Doing it correctly on text means handling a few details a plain swap would miss. The delimiter has to be identified — comma, tab, space, pipe or semicolon are the usual suspects, and auto-detection saves a step — and the output delimiter need not match the input, since reshaping is often paired with reformatting. Ragged input, where rows have unequal cell counts, would otherwise produce a jagged or misaligned result, so the cells are padded out to a consistent width and the grid is treated as a true rectangle. This tool keeps the operation purely textual and local: it splits, transposes and re-joins with your chosen separators in the browser, with an info line confirming the dimension change so you can see at a glance that the reshape did what you expected.

Common use cases

  • Fix orientation.

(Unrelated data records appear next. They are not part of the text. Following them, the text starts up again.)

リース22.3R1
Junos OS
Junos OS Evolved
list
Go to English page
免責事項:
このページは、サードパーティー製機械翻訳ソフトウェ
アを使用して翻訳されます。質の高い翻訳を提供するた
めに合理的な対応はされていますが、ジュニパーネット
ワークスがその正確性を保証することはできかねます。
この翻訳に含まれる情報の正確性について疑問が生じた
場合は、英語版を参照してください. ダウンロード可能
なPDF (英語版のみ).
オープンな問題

Convert a table that came column-per-record into the row-per-record shape a tool expects.
  • Row to list. Turn a single comma-separated header row into a one-item-per-line vertical list.
  • Wide to long. Reshape spreadsheet-style wide data into tall data for analysis tools.
  • Reformat while reshaping. Transpose a CSV and emit tab-separated output to paste into a spreadsheet column.

Frequently asked questions

What does transposing actually do?

It swaps rows and columns: the value at row r, column c moves to row c, column r. A grid that is 3 rows by 5 columns becomes 5 rows by 3 columns. The first column of the output is built from the first cell of every input row, and so on.

How is the delimiter detected?

Auto-detect counts commas, tabs, pipes and semicolons on the first line and uses whichever is most frequent, defaulting to comma if none appear. You can override this by selecting a specific delimiter, or choose "custom" to type any separator — useful for unusual formats.

Can the output use a different delimiter than the input?

Yes. The output delimiter defaults to "same as input" but can be set independently, so you can read comma-separated data and emit tab- or pipe-separated output. This is handy for transposing and reformatting in one step, for example to paste a result into a spreadsheet.

What happens if rows have different numbers of cells?

The result is padded with empty cells so every output row has the same length, keeping the grid rectangular. Missing positions become blank rather than shifting later values, so columns stay aligned even when the input is ragged.

Does it handle quoted CSV fields with embedded delimiters?

No — it splits on the raw delimiter and does not parse RFC 4180 quoting, so a quoted field containing the delimiter would be split. For simple grids this is exactly what you want; if your data has quoted fields with embedded commas, clean or convert them first, or use a dedicated CSV tool.